Tels des gens du moyen-âge dépassés contrariés et énervés par les concepts nouvellement défrichés, les gens de pouvoir se sont alarmés contre un ennemi invisible décrit par « les réseaux ». Le fait que les peuples puissent s'unir via les moyens de communication révolutionnaires aura été traduit et compris comme une menace fantôme de groupuscules terroristes sans queue ni tête, c'est à dire en fait « sans raison ni chef ».

Pour eux les terroristes sont tous ceux qui peuvent coordonner et ordonner leur action dans une lutte contre une injustice, à ceci prêt qu'ils ne leur accordent même pas que ce contre quoi ils se battent sont des injustices, pour eux, ils ne sont que la manifestation d'une haine sans but.

Ce tableau est facile à faire passer par les médias et facile à comprendre par la masse, à qui est envoyé le message évident et impossible à contredire selon lequel, si vous n'êtes pas « terroriste », vous n'avez rien à vous reprocher.

Et une fois déblayé le terrain du débat contradictoire, la gangrène peut se développer : peu à peu, par petites touches, on fini par appeler « terroriste » non pas ceux qui commettent des attentats criminels, mais par y affilier ceux qui « pensent » à le faire, et ensuite, ceux qui utilisent leurs méthodes d'organisation, ou lisent les mêmes livres qu'eux, utilisent les mêmes mots.

C'est ainsi que sont apparus comme « terroristes », finalement, des associations de soutien à d'autres organisations, des journaux et journalistes à contre-courant politique (qui se résume par la gloire au capitalisme), et récemment les « anarcho-autonomes » : des micro-réseaux sociaux comme des petites associations ou réunions de travailleurs agacés par leurs conditions de travail, et qui cherchent à faire connaître et à exprimer les raisons de leurs angoisses.

- Et du coup la principale arme est la propagande, et du coup le principal terrain de guerre est celui des idées.

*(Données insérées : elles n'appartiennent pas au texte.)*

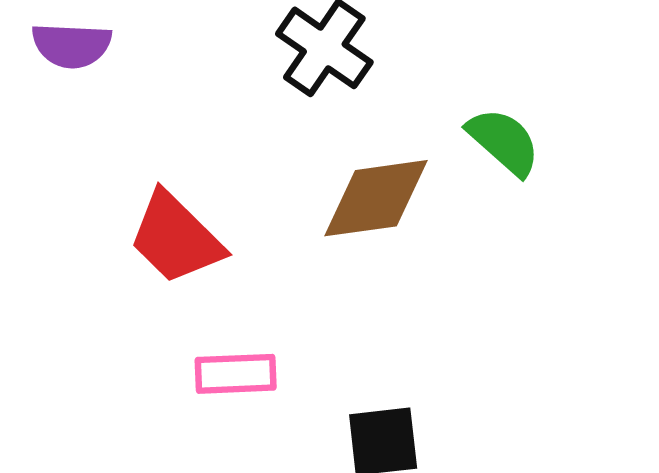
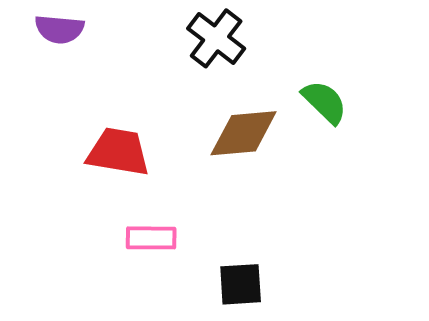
red trapezoid: (176, 238) -> (118, 152), turned 142

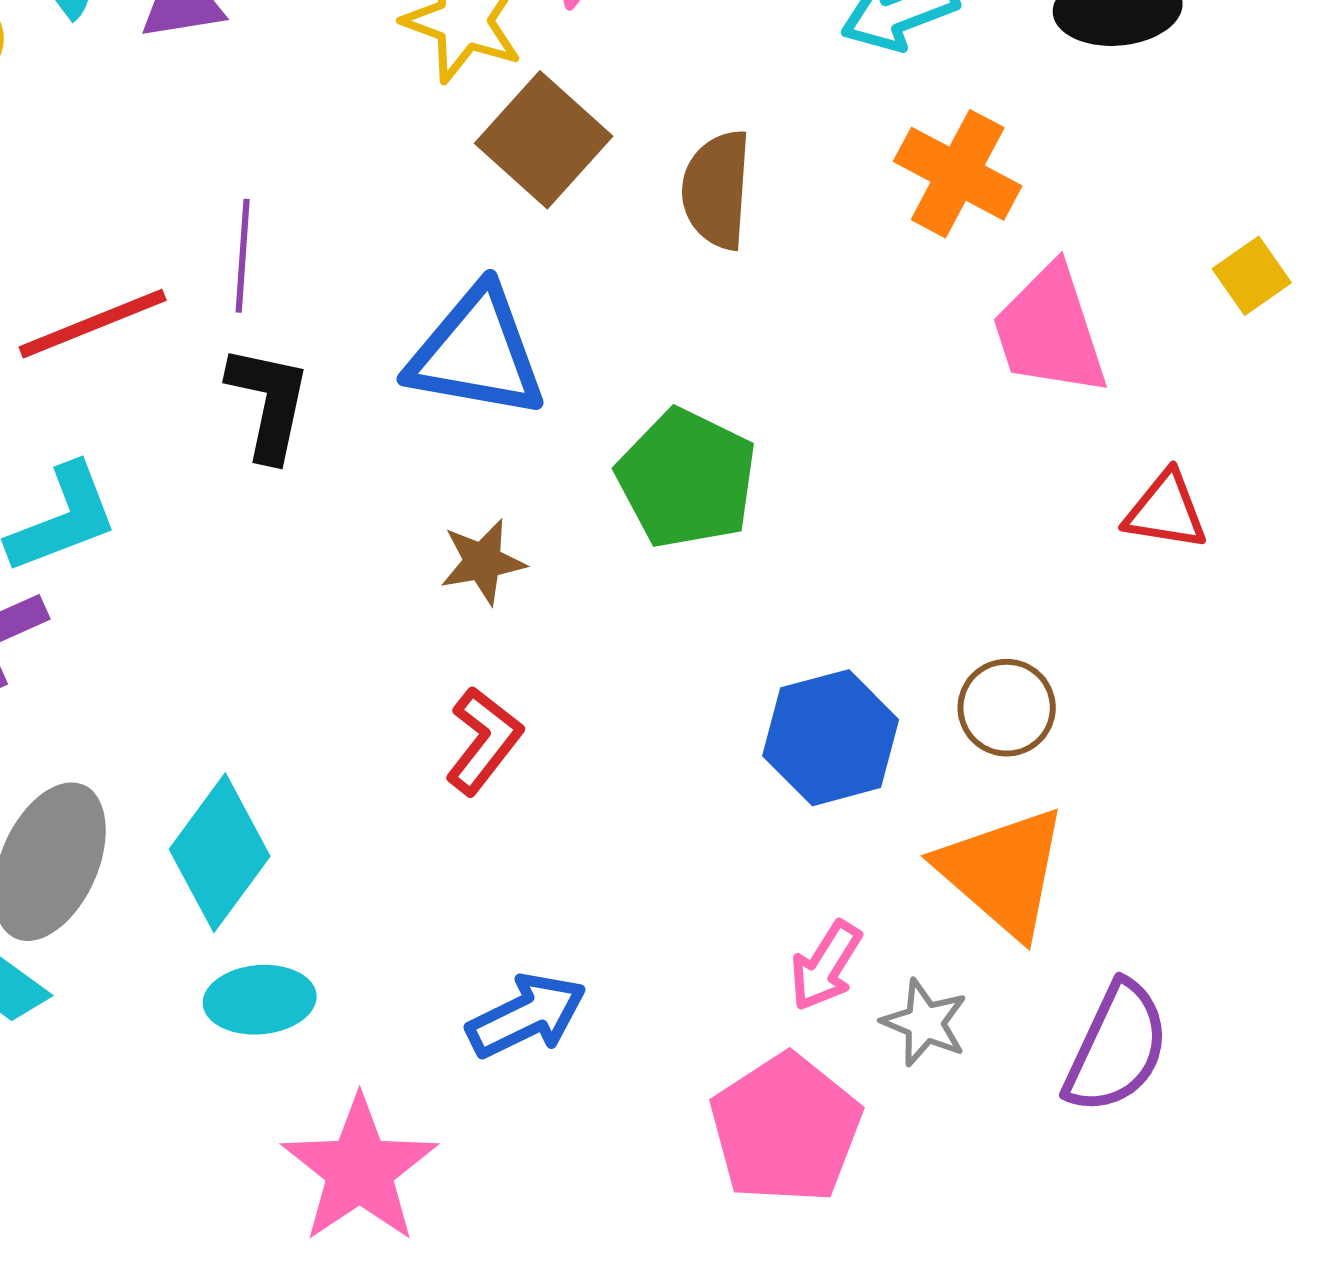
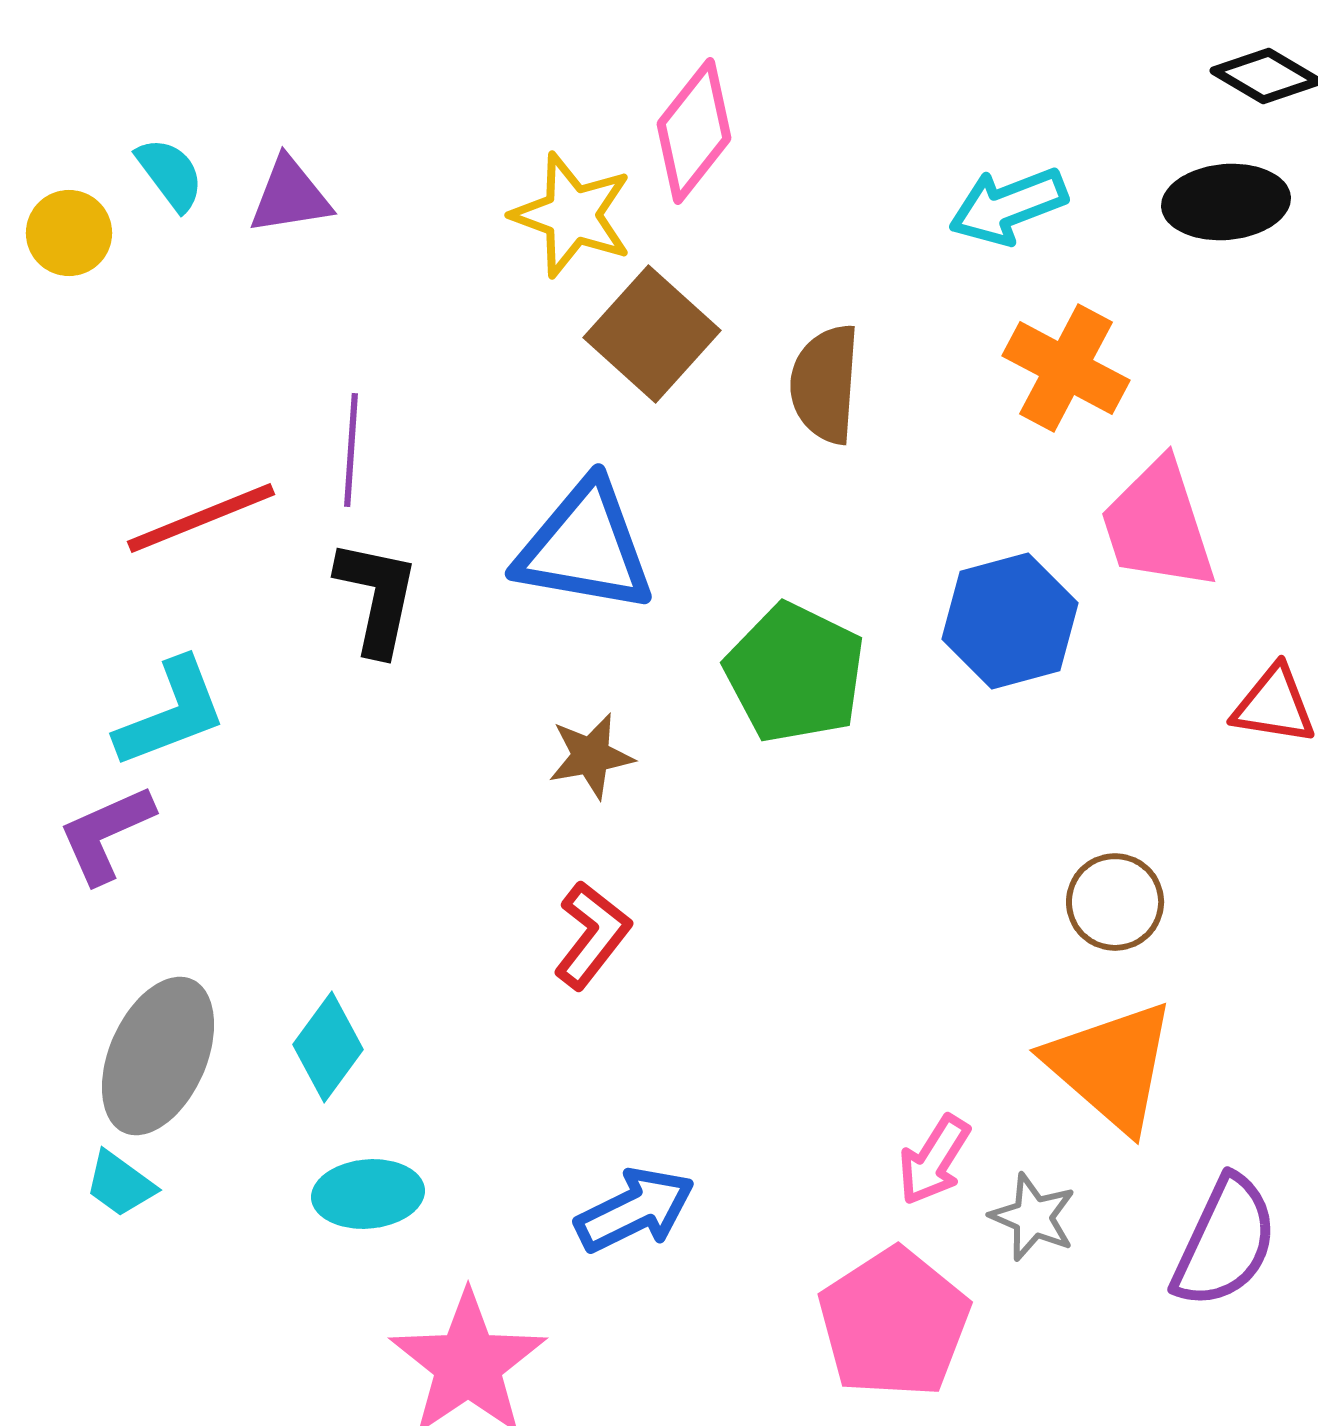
blue hexagon: (831, 738) -> (1010, 621), moved
cyan diamond: (220, 853) -> (328, 1047), size x0.7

Qu'il en soit ainsi !

Le bazooka le plus puissant sur le terrain des idées est l'usage de la symbolique.
Il faudrait trouver une étude sur l'effet de la symbolique dans le cerveau, provenant de ce que la publicité a enseigné, pour confirmer que son intérêt consiste à passer les barrières du sens critique et s'infiltrer profondément jusque dans la programmation des comportements.

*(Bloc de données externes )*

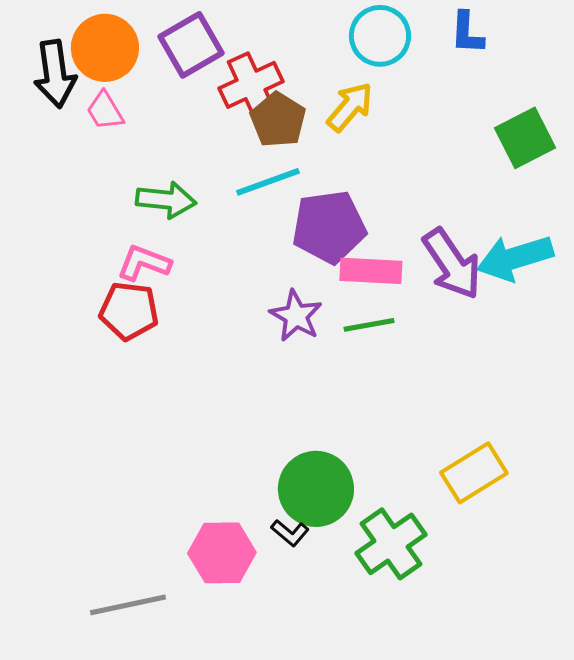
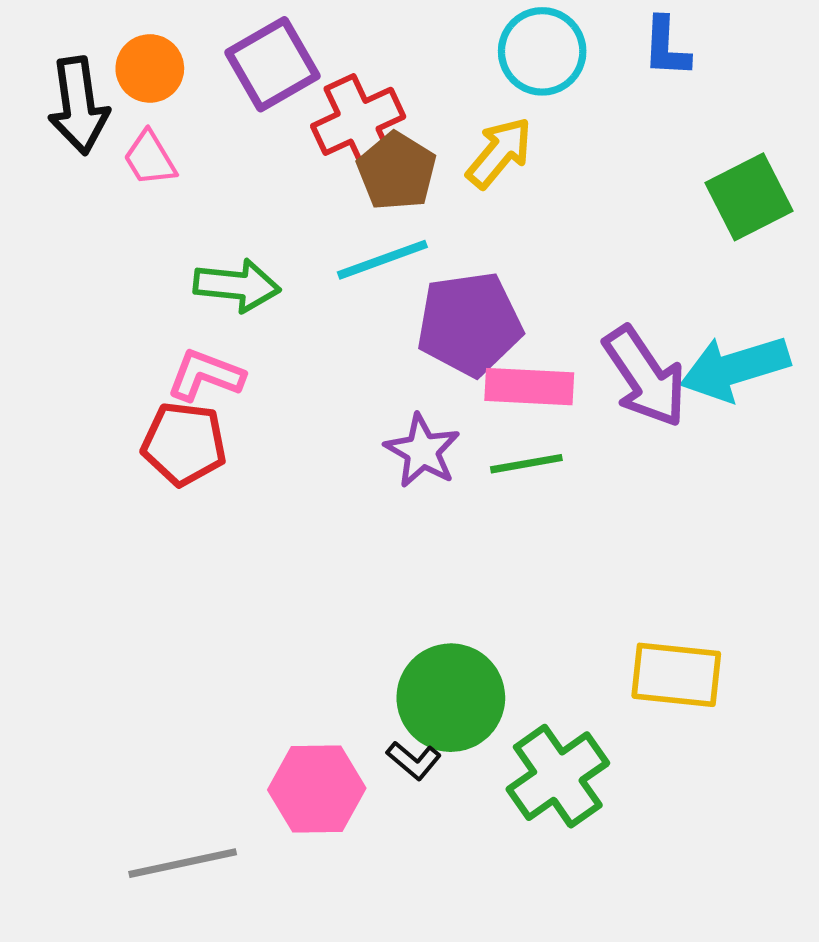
orange circle: (105, 48) -> (150, 68), size x0.7
yellow rectangle: (474, 473) -> (676, 675), turned 38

Le seul fait, tant que ce n'est pas usé, de qualifier les uns de « terroristes » suffit à constituer l'explication et la raison sur laquelle se fonde l'explication, du rejet des tenants et aboutissants d'une pensée.

Aujourd'hui j'ai vu apparaître le terme de « guerre irrégulière », comme un nouveau moyen de nommer ce contre quoi les puissants se battent, c'est à dire tout ce qui peut les rendre moins puissants ; et dans le but de réarmer le terme de « terroriste », étant donné que celui-ci vient tout juste de tomber en désuétude à cause de la chaussure lancée sur Bush en guise de réponse à son discours d'adieux.

Ce moment précis est très important car on peut voir à quel point ils sont conscients de la stratégie de la guerre symbolique.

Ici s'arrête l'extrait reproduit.